TEXTE »
----

Résumé de la décision
La société Formatech universel a introduit une requête le 10 janvier 2024 pour annuler une décision de la Caisse des dépôts et consignations, datée du 10 novembre 2023, qui l'a déréférencée de la plateforme "moncompteformation" pour quatre mois, a refusé de payer des formations inéligibles et a demandé le remboursement des sommes versées. Le 17 janvier 2024, la société a également saisi le juge des référés pour suspendre cette décision. Cependant, par ordonnance du 8 février 2024, le juge des référés a rejeté la demande de suspension, estimant qu'aucun moyen sérieux n'était présenté pour douter de la légalité de la décision. La société n'ayant pas confirmé le maintien de sa requête dans le délai d'un mois suivant la notification de l'ordonnance, le tribunal a considéré qu'elle s'était désistée de sa demande d'annulation. L'ordonnance du 20 mars 2024 acte ce désistement.
Arguments pertinents
1. Désistement de la requête : La décision souligne que, conformément à l'article R. 612-5-2 du code de justice administrative, le requérant doit confirmer le maintien de sa requête dans un délai d'un mois après le rejet d'une demande de suspension. En l'absence de cette confirmation, le requérant est réputé s'être désisté.
> "A défaut, le requérant est réputé s'être désisté."
2. Notification de l'ordonnance : La notification de l'ordonnance de rejet a été effectuée par lettre recommandée, et le tribunal a constaté que la société n'avait pas réagi dans le délai imparti, ce qui a conduit à l'acceptation du désistement.
> "Le délai d'un mois depuis la notification de l'ordonnance ayant expiré, et aucune confirmation n'étant parvenue au tribunal, la société Formatech universel doit être regardée comme s'étant désistée de l'ensemble des conclusions de sa requête."
Interprétations et citations légales
1. Article R. 612-5-2 du code de justice administrative : Cet article précise les conditions dans lesquelles un requérant doit confirmer le maintien de sa demande après le rejet d'une demande de suspension. Il établit un cadre clair pour le traitement des désistements, renforçant ainsi la nécessité pour les parties de respecter les délais de procédure.
> "En cas de rejet d'une demande de suspension présentée sur le fondement de l'article L. 521-1 au motif qu'il n'est pas fait état d'un moyen propre à créer, en l'état de l'instruction, un doute sérieux quant à la légalité de la décision, il appartient au requérant... de confirmer le maintien de sa requête à fin d'annulation ou de réformation dans un délai d'un mois."

----

DONNÉES AFFICHÉES »

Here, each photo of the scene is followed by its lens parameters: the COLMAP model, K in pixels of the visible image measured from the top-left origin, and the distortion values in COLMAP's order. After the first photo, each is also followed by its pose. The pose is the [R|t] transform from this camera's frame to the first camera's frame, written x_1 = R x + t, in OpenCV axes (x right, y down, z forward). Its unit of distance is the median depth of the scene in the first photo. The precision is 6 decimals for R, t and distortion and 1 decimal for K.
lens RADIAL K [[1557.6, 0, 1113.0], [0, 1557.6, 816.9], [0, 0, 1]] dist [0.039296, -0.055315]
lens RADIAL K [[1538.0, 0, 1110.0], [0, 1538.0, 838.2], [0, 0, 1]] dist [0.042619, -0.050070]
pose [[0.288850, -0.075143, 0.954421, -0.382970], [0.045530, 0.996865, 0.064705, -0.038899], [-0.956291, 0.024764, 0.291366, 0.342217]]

----

CONSIGNES »
1. Répondez à ces questions sur le texte.
(a) À quelle date la société a-t-elle saisi le juge des référés ?
(b) Pour quelle durée a-t-elle été déréférencée de la plateforme ?
(c) Par quel moyen l'ordonnance de rejet lui a-t-elle été notifiée ?
2. Selon le texte, pourquoi le tribunal a-t-il considéré que la société Formatech universel s'était désistée de sa demande d'annulation ?
3. Restituez fidèlement le passage du texte qui va des mots « 2. Notification de » jusqu'aux mots « l'acceptation du désistement. ».
La liste n'intervient en rien dans ce travail.

RÉPONSES PROPOSÉES »
1.
(a) Le 17 janvier 2024.
(b) Pour quatre mois.
(c) Par lettre recommandée.

2. Après le rejet de sa demande de suspension, la société n'a pas confirmé le maintien de sa requête dans le délai d'un mois suivant la notification de l'ordonnance. Or l'article R. 612-5-2 du code de justice administrative prévoit qu'à défaut de cette confirmation, le requérant est réputé s'être désisté.

3.
2. Notification de l'ordonnance : La notification de l'ordonnance de rejet a été effectuée par lettre recommandée, et le tribunal a constaté que la société n'avait pas réagi dans le délai imparti, ce qui a conduit à l'acceptation du désistement.